From the line below that contains "as nad lasevad" to the line that contains "õi kasutajanime, millega", repeat every line exactly, both ends included, and nothing else.

PROVIDED RECORDS Start Marker

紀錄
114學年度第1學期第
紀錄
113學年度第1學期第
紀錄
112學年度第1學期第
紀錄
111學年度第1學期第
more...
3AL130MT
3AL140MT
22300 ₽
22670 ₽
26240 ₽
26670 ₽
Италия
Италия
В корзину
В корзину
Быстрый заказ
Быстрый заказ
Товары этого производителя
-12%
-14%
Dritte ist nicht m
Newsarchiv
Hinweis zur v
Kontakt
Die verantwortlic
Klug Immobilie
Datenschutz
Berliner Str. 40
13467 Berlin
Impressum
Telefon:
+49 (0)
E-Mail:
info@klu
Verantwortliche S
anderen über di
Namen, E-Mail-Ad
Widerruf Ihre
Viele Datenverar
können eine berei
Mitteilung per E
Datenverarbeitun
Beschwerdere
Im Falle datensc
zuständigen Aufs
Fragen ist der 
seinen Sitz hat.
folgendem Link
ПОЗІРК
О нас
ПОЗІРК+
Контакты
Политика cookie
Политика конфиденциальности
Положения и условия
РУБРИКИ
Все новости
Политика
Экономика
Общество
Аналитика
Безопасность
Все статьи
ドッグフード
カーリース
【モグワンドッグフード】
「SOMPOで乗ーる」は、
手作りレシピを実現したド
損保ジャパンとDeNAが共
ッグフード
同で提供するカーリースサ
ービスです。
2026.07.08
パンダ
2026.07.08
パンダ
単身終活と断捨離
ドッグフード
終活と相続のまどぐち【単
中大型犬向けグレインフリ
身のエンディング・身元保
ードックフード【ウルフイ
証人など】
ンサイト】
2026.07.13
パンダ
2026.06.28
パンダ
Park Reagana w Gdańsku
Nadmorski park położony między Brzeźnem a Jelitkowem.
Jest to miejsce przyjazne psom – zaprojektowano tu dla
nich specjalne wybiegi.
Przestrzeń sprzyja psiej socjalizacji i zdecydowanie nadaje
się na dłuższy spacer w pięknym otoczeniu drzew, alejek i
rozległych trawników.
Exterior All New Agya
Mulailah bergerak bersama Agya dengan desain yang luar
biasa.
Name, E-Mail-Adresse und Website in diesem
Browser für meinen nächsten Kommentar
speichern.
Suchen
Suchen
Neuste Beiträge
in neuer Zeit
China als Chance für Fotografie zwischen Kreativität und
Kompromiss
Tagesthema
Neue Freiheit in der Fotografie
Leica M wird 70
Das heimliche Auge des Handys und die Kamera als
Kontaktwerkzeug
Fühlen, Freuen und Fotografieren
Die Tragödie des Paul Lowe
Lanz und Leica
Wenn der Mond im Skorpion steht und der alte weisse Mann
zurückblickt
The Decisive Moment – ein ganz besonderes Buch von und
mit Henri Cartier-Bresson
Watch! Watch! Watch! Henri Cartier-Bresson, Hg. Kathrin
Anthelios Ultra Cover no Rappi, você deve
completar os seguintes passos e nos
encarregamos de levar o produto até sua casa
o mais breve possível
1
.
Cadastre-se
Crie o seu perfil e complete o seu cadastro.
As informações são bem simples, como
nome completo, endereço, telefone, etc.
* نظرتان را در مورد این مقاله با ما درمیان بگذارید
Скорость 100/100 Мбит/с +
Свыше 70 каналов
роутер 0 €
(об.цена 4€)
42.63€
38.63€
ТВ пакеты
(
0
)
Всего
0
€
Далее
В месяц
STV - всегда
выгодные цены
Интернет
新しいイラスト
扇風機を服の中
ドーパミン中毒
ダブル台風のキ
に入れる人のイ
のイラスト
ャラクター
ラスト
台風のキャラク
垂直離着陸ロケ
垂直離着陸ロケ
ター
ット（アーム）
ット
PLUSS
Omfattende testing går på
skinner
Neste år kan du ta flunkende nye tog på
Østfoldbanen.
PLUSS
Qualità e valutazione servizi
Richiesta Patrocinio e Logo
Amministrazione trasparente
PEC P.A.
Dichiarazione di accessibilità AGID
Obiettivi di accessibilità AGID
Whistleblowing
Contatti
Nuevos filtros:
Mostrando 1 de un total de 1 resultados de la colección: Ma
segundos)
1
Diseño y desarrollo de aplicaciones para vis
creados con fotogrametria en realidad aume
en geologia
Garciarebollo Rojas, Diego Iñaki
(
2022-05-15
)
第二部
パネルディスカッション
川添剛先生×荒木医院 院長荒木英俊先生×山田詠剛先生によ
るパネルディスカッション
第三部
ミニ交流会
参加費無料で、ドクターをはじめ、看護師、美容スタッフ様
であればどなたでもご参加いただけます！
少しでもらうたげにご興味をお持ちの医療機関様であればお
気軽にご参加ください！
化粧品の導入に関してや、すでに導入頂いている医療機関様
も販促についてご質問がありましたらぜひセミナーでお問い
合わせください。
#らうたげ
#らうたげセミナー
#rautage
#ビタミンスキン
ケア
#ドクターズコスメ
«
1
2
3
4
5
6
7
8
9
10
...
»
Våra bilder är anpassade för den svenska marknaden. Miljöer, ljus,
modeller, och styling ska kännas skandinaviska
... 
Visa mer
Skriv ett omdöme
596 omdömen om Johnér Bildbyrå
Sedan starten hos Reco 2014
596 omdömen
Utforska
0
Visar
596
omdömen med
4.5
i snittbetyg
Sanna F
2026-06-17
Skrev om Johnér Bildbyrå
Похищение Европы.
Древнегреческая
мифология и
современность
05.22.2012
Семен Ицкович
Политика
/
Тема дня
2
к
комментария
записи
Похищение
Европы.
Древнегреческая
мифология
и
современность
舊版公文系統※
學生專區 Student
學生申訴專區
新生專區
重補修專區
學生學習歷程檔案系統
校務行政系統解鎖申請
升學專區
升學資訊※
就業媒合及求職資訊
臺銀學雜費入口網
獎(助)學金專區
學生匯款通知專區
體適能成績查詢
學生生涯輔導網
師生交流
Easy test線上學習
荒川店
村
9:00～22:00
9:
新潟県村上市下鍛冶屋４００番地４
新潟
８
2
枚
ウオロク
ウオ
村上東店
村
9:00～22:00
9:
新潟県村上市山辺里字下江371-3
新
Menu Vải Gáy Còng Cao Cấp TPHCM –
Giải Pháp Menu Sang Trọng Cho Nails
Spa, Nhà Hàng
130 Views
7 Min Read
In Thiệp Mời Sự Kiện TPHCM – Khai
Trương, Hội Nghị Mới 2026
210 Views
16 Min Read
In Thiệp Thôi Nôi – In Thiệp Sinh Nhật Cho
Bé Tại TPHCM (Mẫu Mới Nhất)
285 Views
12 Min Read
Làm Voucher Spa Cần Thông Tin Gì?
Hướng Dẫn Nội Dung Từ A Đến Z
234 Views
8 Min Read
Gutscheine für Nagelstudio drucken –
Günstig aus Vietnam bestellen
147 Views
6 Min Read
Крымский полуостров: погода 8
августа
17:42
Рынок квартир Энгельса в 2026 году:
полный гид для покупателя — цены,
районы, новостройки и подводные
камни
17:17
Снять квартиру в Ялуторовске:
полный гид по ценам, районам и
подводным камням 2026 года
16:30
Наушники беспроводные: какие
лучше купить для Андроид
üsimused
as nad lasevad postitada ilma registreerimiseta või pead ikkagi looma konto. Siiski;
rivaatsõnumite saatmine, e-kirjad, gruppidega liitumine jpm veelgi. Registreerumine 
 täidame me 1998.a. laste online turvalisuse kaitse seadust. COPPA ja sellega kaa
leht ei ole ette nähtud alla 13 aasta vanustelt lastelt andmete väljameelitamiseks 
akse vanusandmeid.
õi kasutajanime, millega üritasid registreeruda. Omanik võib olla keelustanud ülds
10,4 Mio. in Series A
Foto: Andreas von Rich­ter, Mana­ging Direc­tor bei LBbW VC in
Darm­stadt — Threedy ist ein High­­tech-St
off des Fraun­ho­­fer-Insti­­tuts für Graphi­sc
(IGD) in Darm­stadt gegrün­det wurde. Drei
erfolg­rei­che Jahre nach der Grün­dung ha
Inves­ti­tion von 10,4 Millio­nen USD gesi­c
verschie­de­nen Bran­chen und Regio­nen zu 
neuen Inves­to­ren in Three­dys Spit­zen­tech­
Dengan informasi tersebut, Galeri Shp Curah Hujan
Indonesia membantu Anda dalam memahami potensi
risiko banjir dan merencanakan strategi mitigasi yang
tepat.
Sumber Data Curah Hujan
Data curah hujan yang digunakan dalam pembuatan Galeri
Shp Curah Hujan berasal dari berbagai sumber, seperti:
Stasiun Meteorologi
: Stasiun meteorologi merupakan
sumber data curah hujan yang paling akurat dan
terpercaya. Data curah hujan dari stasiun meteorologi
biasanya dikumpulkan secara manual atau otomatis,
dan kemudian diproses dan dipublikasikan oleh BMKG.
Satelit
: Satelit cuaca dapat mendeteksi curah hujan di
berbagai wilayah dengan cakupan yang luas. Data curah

PROVIDED RECORDS End Marker

• **ANSWER FOR THIS EXERCISE**:
as nad lasevad postitada ilma registreerimiseta või pead ikkagi looma konto. Siiski;
rivaatsõnumite saatmine, e-kirjad, gruppidega liitumine jpm veelgi. Registreerumine 
 täidame me 1998.a. laste online turvalisuse kaitse seadust. COPPA ja sellega kaa
leht ei ole ette nähtud alla 13 aasta vanustelt lastelt andmete väljameelitamiseks 
akse vanusandmeid.
õi kasutajanime, millega üritasid registreeruda. Omanik võib olla keelustanud ülds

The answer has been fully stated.